The necessary growth restrictions of the squash and melon vines severely limited their output, and even with low yields, they required much attention.
The outlook on squashes and melons changed this year with a suggestion from my wife, Deb. First, let’s backtrack to the rear of my property. Along the west border are compost bins, a lot of them, each about four feet square and of varying heights. They are straight sided boxes built up of interlocking real or composite wood. Most of the piles were built last year and stirred up this spring with my pitchfork to ripen until late summer. Then I’ll dig into them and spread the “black gold” over the vegetable beds and beneath fruit trees.
Deb suggested planting melons and squashes right into the compost bins. Perfect! Just like a mini-garden with the roots of each squash or melon plant in moist, very rich soil — compost, actually. Elevated above the ground, the young vines would be safe from rabbits and, over time, could ramble to their hearts’ content over the tops of the bins, even down to the ground and beyond.
At the end of May, melon and squash plants started in flats were ready to be planted out, and in they went into small holes I cut in the cardboard that covers each pile to keep moisture in and weeds out. I even put some tall tomato cages up against the back of the bins in case the vines felt like playing up and down them also.

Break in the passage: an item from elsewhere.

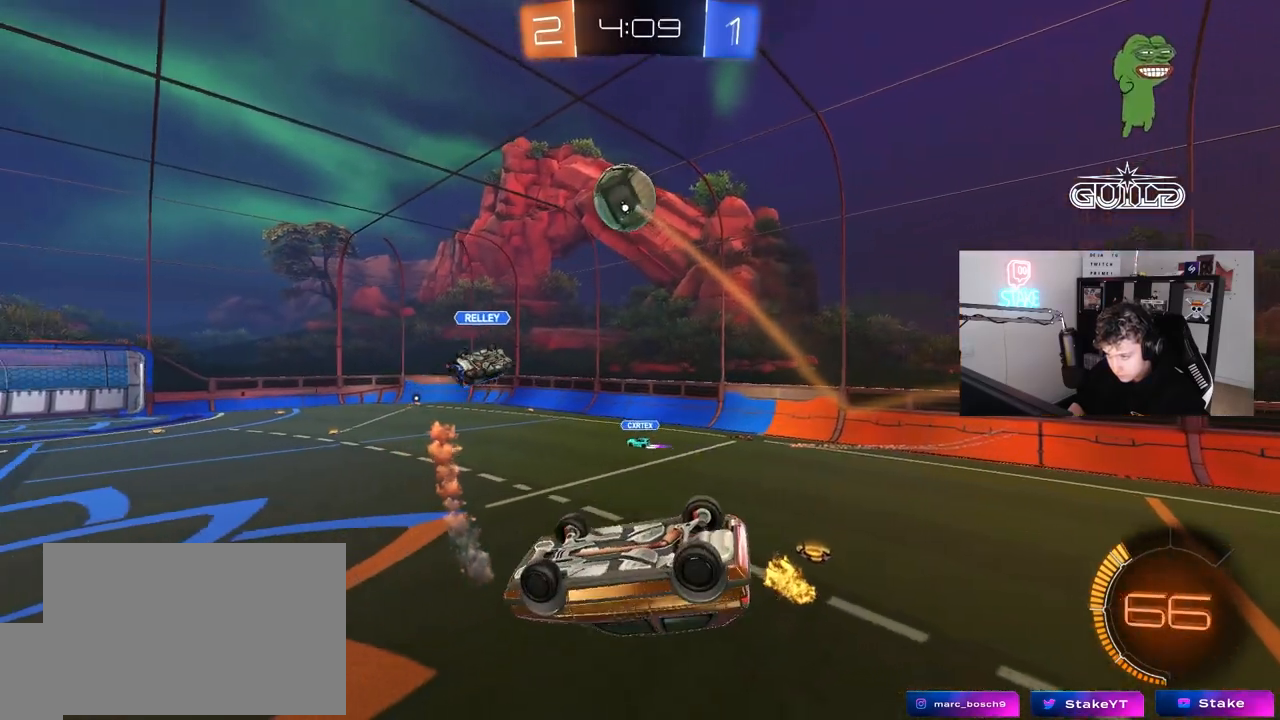
{"keys": ["a", "s"], "mouse": [], "mouse_move": "still", "events": [[233, "mouse_left", "up"], [233, "w", "up"], [333, "s", "down"], [417, "shift", "up"]]}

Growth in these “compost gardens” has been, as would be expected, phenomenal. Besides abundant nutrients and moisture, residual heat in the bins was also enjoyed by these heat-loving plants.
This year, of course, I’m making compost to spread next year. First year piles get quite hot: A few weeks ago, temperature within one completed piles registered 155°F. at an 18 inch depth. It has since cooled down to a balmier 130°F.

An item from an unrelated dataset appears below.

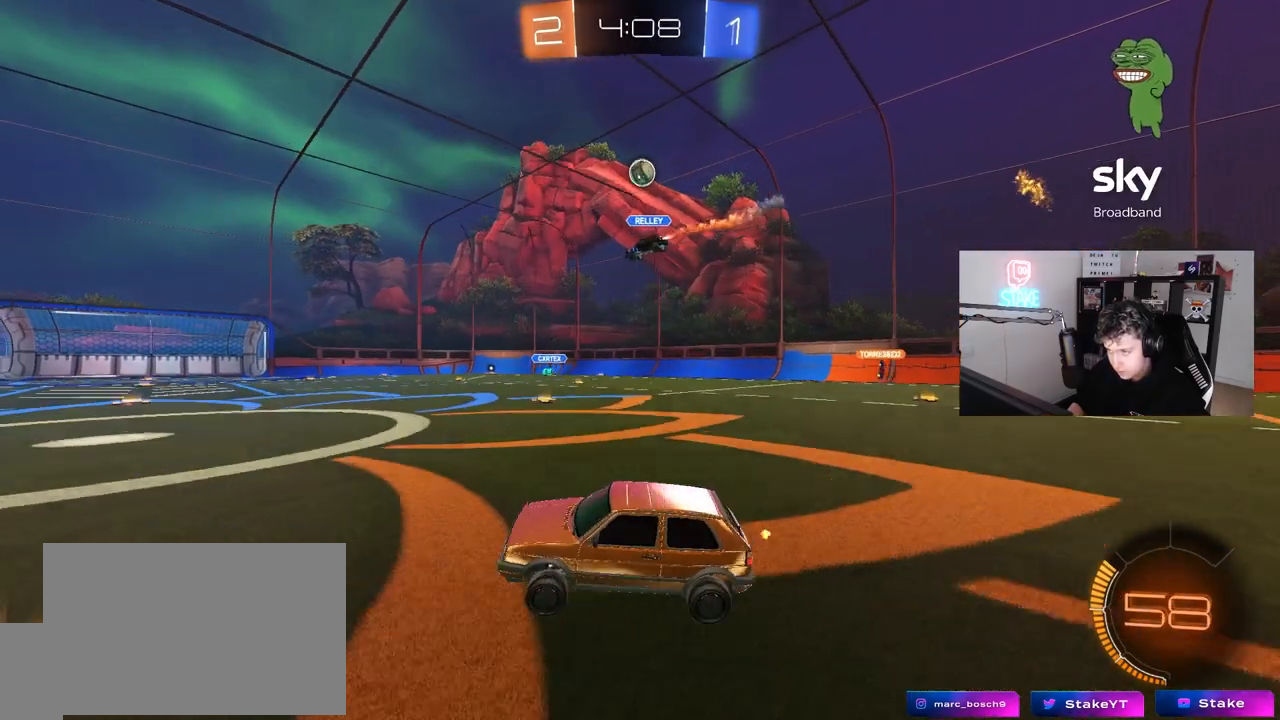
{"keys": ["w"], "mouse": [], "mouse_move": "still", "events": [[133, "d", "down"], [450, "d", "up"]]}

With inevitable invasions of yellow-striped cucumber beetles and bacterial wilt, cucumbers will soon peter out. They do so every year, so I always start some new plants in early July. This week I had second-crop cucumber transplants as more compost garden candidates, and I’m wondering if the new piles are still too hot for planting. I’ll find out soon enough because I did transplant a few of the seedlings into two of the piles. The plants’ roots will perhaps find temperatures to their liking in the surface layers of the pile, dipping lower as temperatures cool over the next few weeks. Or the plants might just get cooked.
I transplanted a few of the cucumber seedlings out into the vegetable garden, along the fence which I’ll coax the vines to climb.